Date: Tuesday, January 17, 2012
Time: 2:40 PM
Room: Pacific Salon 4-5 (2nd Floor)
Davide Scaglione , DIVAPRA - Plant Genetics and Breeding, University of Turin, Grugliasco, Italy
Alberto Acquadro , DIVAPRA - Plant Genetics and Breeding, University of Turin, Grugliasco, Italy
Ezio Portis , DIVAPRA - Plant Genetics and Breeding, University of Turin, Grugliasco, Italy
Zhao Lai , Center for Genomics and Bioinformatics, Indiana University, IN
Steven J. Knapp , Center for Applied Genetics Technologies, University of Georgia, Athens, GA
Loren Rieseberg , University of British Columbia, Vancouver, BC, Canada
Rosario Mauro , DISPA - Agronomical Sciences, University of Catania, Catania, Italy
Giovanni Mauromicale , DISPA - Agronomical Sciences, University of Catania, Catania, Italy
Sergio Lanteri , DIVAPRA - Plant Genetics and Breeding, University of Turin, Grugliasco, Italy
Cynara cardunculus L. (2n=2x=34, haploid genome size ~1.08Gbp) includes three botanical taxa: the globe artichoke (var. scolymus), the cultivated cardoon (var. altilis), and their progenitor, the wild cardoon (var. sylvestris).
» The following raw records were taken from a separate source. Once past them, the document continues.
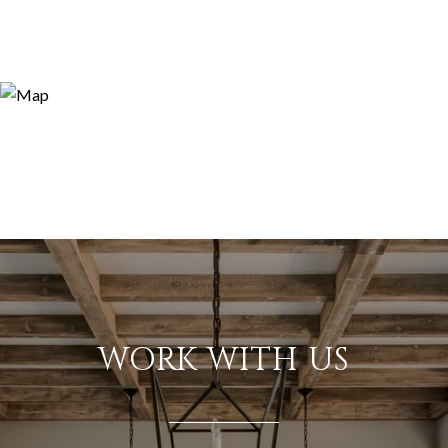
WORK WITH US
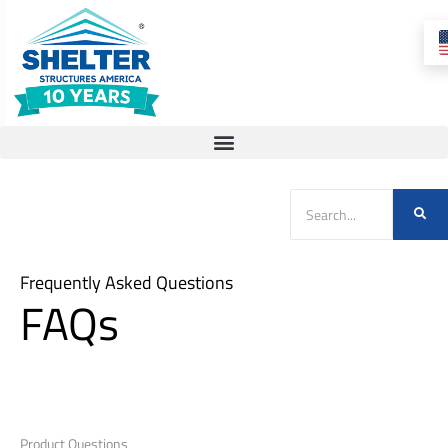
Frequently Asked Questions
FAQs
Product Questions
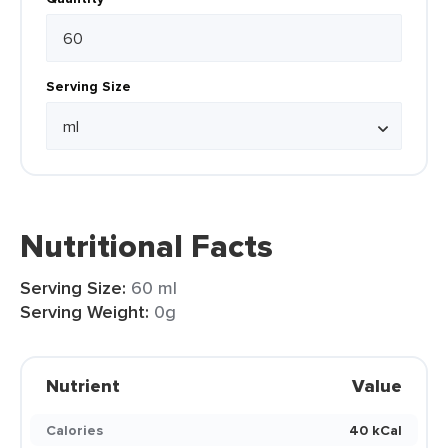
Serving Size
Nutritional Facts
Serving Size:
60 ml
Serving Weight:
0g
Nutrient
Value
Calories
40 kCal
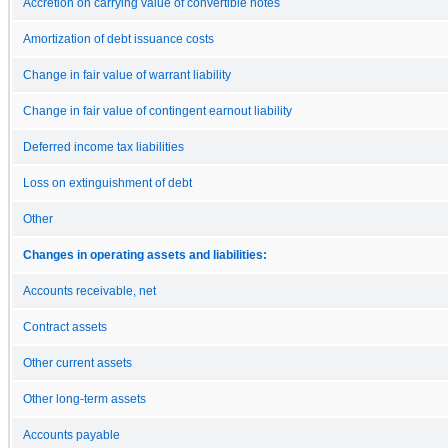
Accretion on carrying value of convertible notes
Amortization of debt issuance costs
Change in fair value of warrant liability
Change in fair value of contingent earnout liability
Deferred income tax liabilities
Loss on extinguishment of debt
Other
Changes in operating assets and liabilities:
Accounts receivable, net
Contract assets
Other current assets
Other long-term assets
Accounts payable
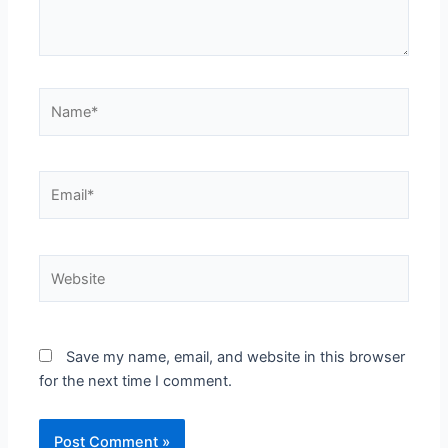
Name*
Email*
Website
Save my name, email, and website in this browser
for the next time I comment.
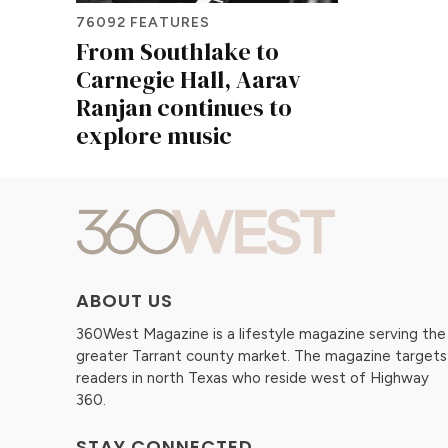
76092 FEATURES
From Southlake to
Carnegie Hall, Aarav
Ranjan continues to
explore music
ABOUT US
360West Magazine is a lifestyle magazine serving the
greater Tarrant county market. The magazine targets
readers in north Texas who reside west of Highway
360.
STAY CONNECTED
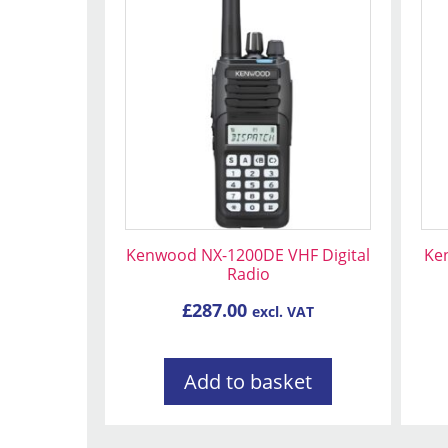
Kenwood NX-1200DE VHF Digital
Ke
Radio
£
287.00
excl. VAT
Add to basket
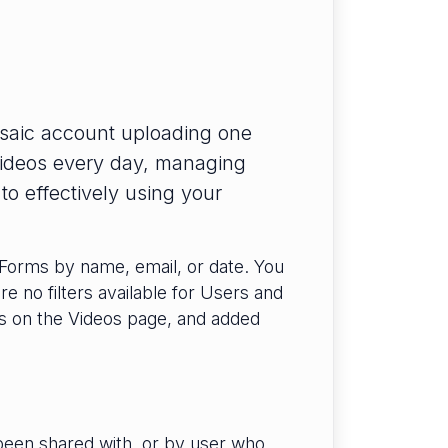
saic account uploading one
videos every day, managing
o effectively using your
 Forms by name, email, or date. You
re no filters available for Users and
ns on the Videos page, and added
been shared with, or by user who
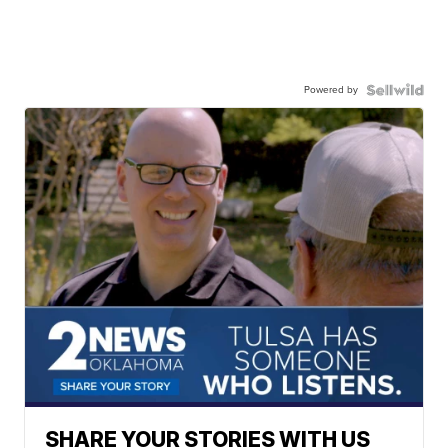
Powered by
SHARE YOUR STORIES WITH US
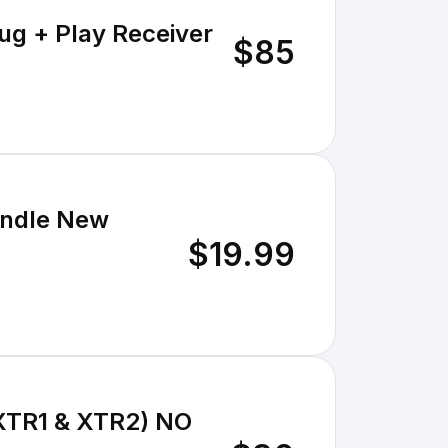
ug + Play Receiver
$85
bundle New
$19.99
 (XTR1 & XTR2) NO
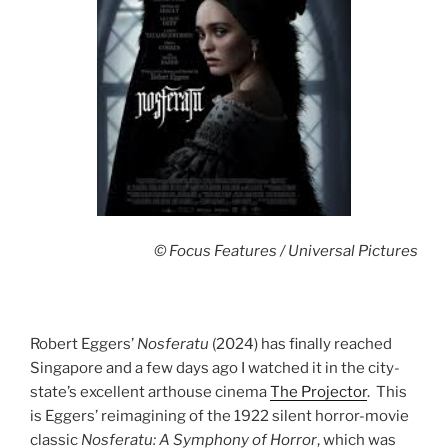
© Focus Features / Universal Pictures
Robert Eggers’
Nosferatu
(2024) has finally reached
Singapore and a few days ago I watched it in the city-
state’s excellent arthouse cinema
The Projector
. This
is Eggers’ reimagining of the 1922 silent horror-movie
classic
Nosferatu: A Symphony of Horror
, which was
Italy is the world's leading producer of globe artichoke, while the cultivated cardoon is grown mainly in Southern Europe for comestible purposes. The species has been also proposed as a source of biomass/biodiesel and nutraceuticals. In the last years at DIVAPRA – Plant Genetics and Breeding (University of Torino) many efforts have been made in  developing genetic maps for this species based on F1 progenies obtained by crossing a globe artichoke genotype both with a cultivated and wild cardoon ones. We have recently developed the most saturated map of the species using ~1,000 informative markers, including a set of 172 EST-SSRs, developed within the Compositae Genome Project. Here we report the outcome of 454-based cDNA sequencing of the three mapping parents which generated 1.7M reads (695Mbp). The reads were assembled into 38,726 reference transcripts, which were then annotated. Sequence data from Illumina cDNA paired-end sequencing (46M reads, 6.9Gbp) of further eight C. cardunculus genotypes, were aligned on reference transcripts and 195,400 SNPs were called. A sample of sites was validated by Sanger re-sequencing (90% positives). In parallel, the RAD tag sequencing approach was explored on gDNA to identify candidate SNPs, segregating in the mapping progenies. From 1Gbp of sequence (Illumina), 19,061 RAD contigs were generated and ~17k SNPs mined. A subset of them was validated via CAPs marker conversion and mapped.